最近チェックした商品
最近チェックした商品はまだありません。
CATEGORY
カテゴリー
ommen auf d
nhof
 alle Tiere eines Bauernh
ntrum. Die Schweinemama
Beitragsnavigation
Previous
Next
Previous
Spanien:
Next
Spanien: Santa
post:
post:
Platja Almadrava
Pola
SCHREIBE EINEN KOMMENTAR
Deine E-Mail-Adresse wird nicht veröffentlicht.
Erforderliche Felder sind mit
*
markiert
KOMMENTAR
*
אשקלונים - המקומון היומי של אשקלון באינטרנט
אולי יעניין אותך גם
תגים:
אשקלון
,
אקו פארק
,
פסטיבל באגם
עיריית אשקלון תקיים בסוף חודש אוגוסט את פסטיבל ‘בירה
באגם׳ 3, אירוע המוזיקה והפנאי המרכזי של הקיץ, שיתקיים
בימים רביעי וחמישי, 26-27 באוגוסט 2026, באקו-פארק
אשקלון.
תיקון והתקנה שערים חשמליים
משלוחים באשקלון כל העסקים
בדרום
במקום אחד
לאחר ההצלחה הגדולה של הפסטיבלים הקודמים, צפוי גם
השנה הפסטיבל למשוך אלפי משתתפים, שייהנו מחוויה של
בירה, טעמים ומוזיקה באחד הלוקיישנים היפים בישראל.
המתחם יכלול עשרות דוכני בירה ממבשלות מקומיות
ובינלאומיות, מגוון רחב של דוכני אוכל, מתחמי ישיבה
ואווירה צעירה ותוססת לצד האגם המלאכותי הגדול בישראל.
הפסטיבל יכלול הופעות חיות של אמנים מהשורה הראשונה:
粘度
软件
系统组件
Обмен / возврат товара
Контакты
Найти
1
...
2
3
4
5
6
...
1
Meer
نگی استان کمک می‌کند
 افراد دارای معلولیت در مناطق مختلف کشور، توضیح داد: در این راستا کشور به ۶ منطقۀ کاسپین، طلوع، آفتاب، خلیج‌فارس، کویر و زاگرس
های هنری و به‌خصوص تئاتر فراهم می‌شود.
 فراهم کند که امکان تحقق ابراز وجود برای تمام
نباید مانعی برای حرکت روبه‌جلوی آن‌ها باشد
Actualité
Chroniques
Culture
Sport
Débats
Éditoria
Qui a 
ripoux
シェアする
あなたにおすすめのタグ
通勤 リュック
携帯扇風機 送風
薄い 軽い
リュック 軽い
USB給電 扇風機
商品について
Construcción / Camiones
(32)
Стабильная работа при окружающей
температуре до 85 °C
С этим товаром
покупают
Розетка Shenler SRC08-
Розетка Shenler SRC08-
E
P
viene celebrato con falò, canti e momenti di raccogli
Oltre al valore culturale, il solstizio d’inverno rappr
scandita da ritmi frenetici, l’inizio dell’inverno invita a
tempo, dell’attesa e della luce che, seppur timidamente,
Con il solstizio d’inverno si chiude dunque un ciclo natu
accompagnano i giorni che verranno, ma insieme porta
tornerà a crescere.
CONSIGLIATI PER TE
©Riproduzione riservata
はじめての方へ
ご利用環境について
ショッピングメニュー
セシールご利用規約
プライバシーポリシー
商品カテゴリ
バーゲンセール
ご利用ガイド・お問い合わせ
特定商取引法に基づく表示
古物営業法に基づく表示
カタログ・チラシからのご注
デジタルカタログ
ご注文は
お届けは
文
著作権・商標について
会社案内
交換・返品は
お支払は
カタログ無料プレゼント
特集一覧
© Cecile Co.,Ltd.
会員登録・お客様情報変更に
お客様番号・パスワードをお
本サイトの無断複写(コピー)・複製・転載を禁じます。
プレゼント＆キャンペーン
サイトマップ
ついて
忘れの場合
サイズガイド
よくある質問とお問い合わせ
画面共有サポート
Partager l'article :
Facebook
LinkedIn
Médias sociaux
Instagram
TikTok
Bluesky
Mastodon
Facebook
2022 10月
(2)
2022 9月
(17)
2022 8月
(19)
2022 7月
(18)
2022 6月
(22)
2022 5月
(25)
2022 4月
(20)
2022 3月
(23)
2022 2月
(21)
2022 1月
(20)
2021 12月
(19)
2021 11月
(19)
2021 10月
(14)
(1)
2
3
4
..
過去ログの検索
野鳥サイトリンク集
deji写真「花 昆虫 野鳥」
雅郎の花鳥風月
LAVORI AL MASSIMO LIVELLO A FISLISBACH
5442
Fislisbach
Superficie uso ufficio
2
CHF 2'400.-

Assigned task: Exactly as written, please reproduce the lines from the first line of the data to the line containing "افراد دارای معلولیت", inclusive, and nothing else.

Exercise response:
最近チェックした商品
最近チェックした商品はまだありません。
CATEGORY
カテゴリー
ommen auf d
nhof
 alle Tiere eines Bauernh
ntrum. Die Schweinemama
Beitragsnavigation
Previous
Next
Previous
Spanien:
Next
Spanien: Santa
post:
post:
Platja Almadrava
Pola
SCHREIBE EINEN KOMMENTAR
Deine E-Mail-Adresse wird nicht veröffentlicht.
Erforderliche Felder sind mit
*
markiert
KOMMENTAR
*
אשקלונים - המקומון היומי של אשקלון באינטרנט
אולי יעניין אותך גם
תגים:
אשקלון
,
אקו פארק
,
פסטיבל באגם
עיריית אשקלון תקיים בסוף חודש אוגוסט את פסטיבל ‘בירה
באגם׳ 3, אירוע המוזיקה והפנאי המרכזי של הקיץ, שיתקיים
בימים רביעי וחמישי, 26-27 באוגוסט 2026, באקו-פארק
אשקלון.
תיקון והתקנה שערים חשמליים
משלוחים באשקלון כל העסקים
בדרום
במקום אחד
לאחר ההצלחה הגדולה של הפסטיבלים הקודמים, צפוי גם
השנה הפסטיבל למשוך אלפי משתתפים, שייהנו מחוויה של
בירה, טעמים ומוזיקה באחד הלוקיישנים היפים בישראל.
המתחם יכלול עשרות דוכני בירה ממבשלות מקומיות
ובינלאומיות, מגוון רחב של דוכני אוכל, מתחמי ישיבה
ואווירה צעירה ותוססת לצד האגם המלאכותי הגדול בישראל.
הפסטיבל יכלול הופעות חיות של אמנים מהשורה הראשונה:
粘度
软件
系统组件
Обмен / возврат товара
Контакты
Найти
1
...
2
3
4
5
6
...
1
Meer
نگی استان کمک می‌کند
 افراد دارای معلولیت در مناطق مختلف کشور، توضیح داد: در این راستا کشور به ۶ منطقۀ کاسپین، طلوع، آفتاب، خلیج‌فارس، کویر و زاگرس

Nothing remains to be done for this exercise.